India takes first step to remove animals from drug-testing

General Studies Paper 3

• India takes first step to remove animals from drug-testing

Introduction

• An amendment to the New Drugs and Clinical Trial Rules (2023), recently passed by the Government of India, aims at stopping the use of animals in research, especially in drug testing. The amendment authorises researchers to instead use non-animal and human-relevant methods, including technologies like 3D organoids, organs-on-chip, and advanced computational methods, to test the safety and efficacy of new drugs.

Current drug-development pipeline

• Every drug in the market goes through a long journey of tests, each designed to check whether it can treat the disease for which it was created and whether it has any unintended harmful effects.
• For a long time, the first step of this process has been to test the candidate molecule in at least two animal species: a rodent (mouse or rat) and a non-rodent, such as canines and primates.
• However, humans are more complex creatures, and biological processes and their responses often vary from person to person as well, based on factors such as age, sex, pre-existing diseases, genetics, diet, etc. – and a lab-bred animal species reared in controlled conditions may not fully capture the human response to a drug.
• This ‘mismatch’ between the two species is reflected in the famously high failure-rate of the drug development process.
• Despite increasing investment in the pharmaceutical sector, most drugs that cleared the animal-testing stage fail at the stage of human clinical trials, which come towards the end of the pipeline.

Alternative testing modes

• In the last few decades, several technologies have been developed using human cells or stem cells. These include millimetre-sized three-dimensional cellular structures that mimic specific organs of the body, called “organoids” or “mini-organs”.
• Another popular technology is the “organ-on-a-chip” which are AA-battery-sized chips lined with human cells connected to microchannels, to mimic blood flow inside the body.
• These systems capture several aspects of human physiology, including tissue-tissue interactions and physical and chemical signals inside the body.
• Researchers have also used additive manufacturing techniques for more than two decades.
• In 2003, researchers developed the first inkjet bioprinter by modifying a standard inkjet printer. Several innovations in the last decade now allow a 3D bioprinter to ‘print’ biological tissues using human cells and fluids as ‘bio-ink’.
• These systems promise to reshape drug-design and -development. Since they can be built using patient-specific cells, they can also be used to personalise drug-tests.

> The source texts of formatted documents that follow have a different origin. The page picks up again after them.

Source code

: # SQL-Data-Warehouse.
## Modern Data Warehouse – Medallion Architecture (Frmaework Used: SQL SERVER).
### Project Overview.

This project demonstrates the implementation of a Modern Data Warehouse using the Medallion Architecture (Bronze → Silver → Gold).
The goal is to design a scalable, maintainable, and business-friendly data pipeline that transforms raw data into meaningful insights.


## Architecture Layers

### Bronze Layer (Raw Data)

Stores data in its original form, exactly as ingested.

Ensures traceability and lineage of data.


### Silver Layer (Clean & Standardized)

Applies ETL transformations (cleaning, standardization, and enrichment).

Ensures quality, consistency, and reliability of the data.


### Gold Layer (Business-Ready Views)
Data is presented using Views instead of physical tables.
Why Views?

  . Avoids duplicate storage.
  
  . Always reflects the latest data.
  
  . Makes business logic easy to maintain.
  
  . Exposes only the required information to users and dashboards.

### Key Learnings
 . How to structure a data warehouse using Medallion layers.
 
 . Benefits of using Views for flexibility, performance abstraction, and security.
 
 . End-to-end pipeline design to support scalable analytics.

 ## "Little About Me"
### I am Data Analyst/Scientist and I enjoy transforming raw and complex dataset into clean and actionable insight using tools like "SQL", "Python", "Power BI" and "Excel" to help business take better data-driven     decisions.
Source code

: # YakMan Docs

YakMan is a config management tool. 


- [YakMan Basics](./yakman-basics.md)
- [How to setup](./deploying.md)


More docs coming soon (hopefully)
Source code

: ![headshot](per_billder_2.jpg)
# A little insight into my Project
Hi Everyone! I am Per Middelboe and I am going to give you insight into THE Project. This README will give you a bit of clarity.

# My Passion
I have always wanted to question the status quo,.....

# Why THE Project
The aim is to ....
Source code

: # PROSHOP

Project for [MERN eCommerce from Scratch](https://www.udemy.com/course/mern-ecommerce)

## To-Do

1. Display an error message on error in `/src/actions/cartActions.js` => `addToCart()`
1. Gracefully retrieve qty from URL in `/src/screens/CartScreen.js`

Developing the organ-on-a-chip system

• One problem is that developing an organ-on-a-chip system typically requires multidisciplinary knowledge.
• This means expertise in cell biology to recreate the cellular behaviour in the lab; materials science to find the right material to ensure that the chip does not interfere with biological processes; fluid dynamics to mimic blood flow inside the microchannels; electronics to integrate biosensors that can measure pH, oxygen etc.in the chip; engineering to design the chip; and pharmacology and toxicology to interpret action of the drugs in the chips.
• It’s a truly interdisciplinary endeavour and needs focused training and human-resource building, which is lacking in the country at present.

Way forward

• To manage the complexity of recreating human tissues and organs in the petri dish, researchers often minimise the number of components required to simulate the disease being investigated.
• It is important to bring out guidelines on the minimal quality criterion and standards for these systems.
• Also, the current guidelines on animal testing requirements must be re-evaluated and revised, considering newer developments in cell-based and gene-editing based therapeutics.